A Hong Kong recruiter, who asked not to be named, says: “I’ve heard that the deepest cuts will be in the UK, but Hong Kong won’t be immune either.” He says there has been steady attrition at Nomura in Hong Kong over the past six months, thanks to deferred bonus schemes, various claw-back measures and stock payouts, which have prompted some to move on. Those in cash equities, equities derivatives and proprietary trading will be especially vulnerable to redundancies, he adds.

Another anonymous recruiter adds that job losses are expected to be extensive, with equity-focused Hong Kong hit harder than Singapore. “I think it’s a similar situation to some of the other Japanese firms operating in Asia. Daiwa has recently cut people in ECM, while Mitsubishi UFJ is refocusing on its core practices in its domestic market.”

Go Chinese, or look outside of banking

Warwick Pearmund, executive director, head of banking and financial services, Asia Executive Talents Group, says redundant i-bankers don’t have as many options as before. “Some Chinese and regional banks are looking to beef up, but given the mainland focus, non-Mandarin speakers will find it tough.”

Pearmund says more i-bankers are looking outside of banking for their next move. Those with strong relationship skills may be sought after at the rating agencies for instance.

The PE route

John Mullally, associate director, financial services, Robert Walters, adds: “It all depends which area of investment banking these bankers come from and also what level they’re at. “

While many of redundant i-bankers are looking for opportunities on the buy-side, either in private equity or hedge funds, it may not be the most viable choice. “This is not a realistic move for many, especially if they are at the more senior level and have spent their entire career within investment banking. Some analysts and associates get roles within buy-side firms, but these are only the select few.”

The corporate finance way

Another potential avenue? Some M&A bankers have been hired in corporate finance and development jobs within local corporates and multinationals.
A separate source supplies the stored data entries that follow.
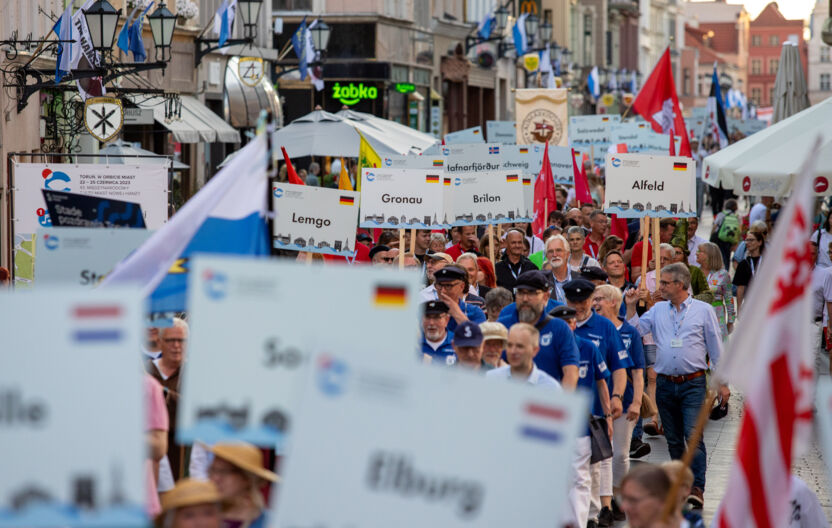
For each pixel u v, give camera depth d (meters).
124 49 36.03
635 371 17.67
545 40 87.38
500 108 100.75
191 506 8.53
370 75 71.19
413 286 7.61
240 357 7.69
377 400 6.34
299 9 71.44
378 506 6.32
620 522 17.44
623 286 23.31
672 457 18.73
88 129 30.77
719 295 24.39
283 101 62.91
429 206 24.44
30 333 6.05
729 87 196.25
Mullally says: “These roles allow them to leverage off their M&A deal experience and offer more job stability and better work-life balance in most cases.”

If you’ve been let go, here are some pointers from Mullally:

  • Do your homework: find out where friends, colleagues and acquaintances in similar situations have moved to.

  • Don’t wait: It’s best to utilise your network now as much as possible rather than wait until Q1 when there are even more candidates on the market.

  • Don’t be a wallflower: Don’t turn down any meeting and keep an open mind when it comes to some of the smaller, so-called second- and third-tier houses.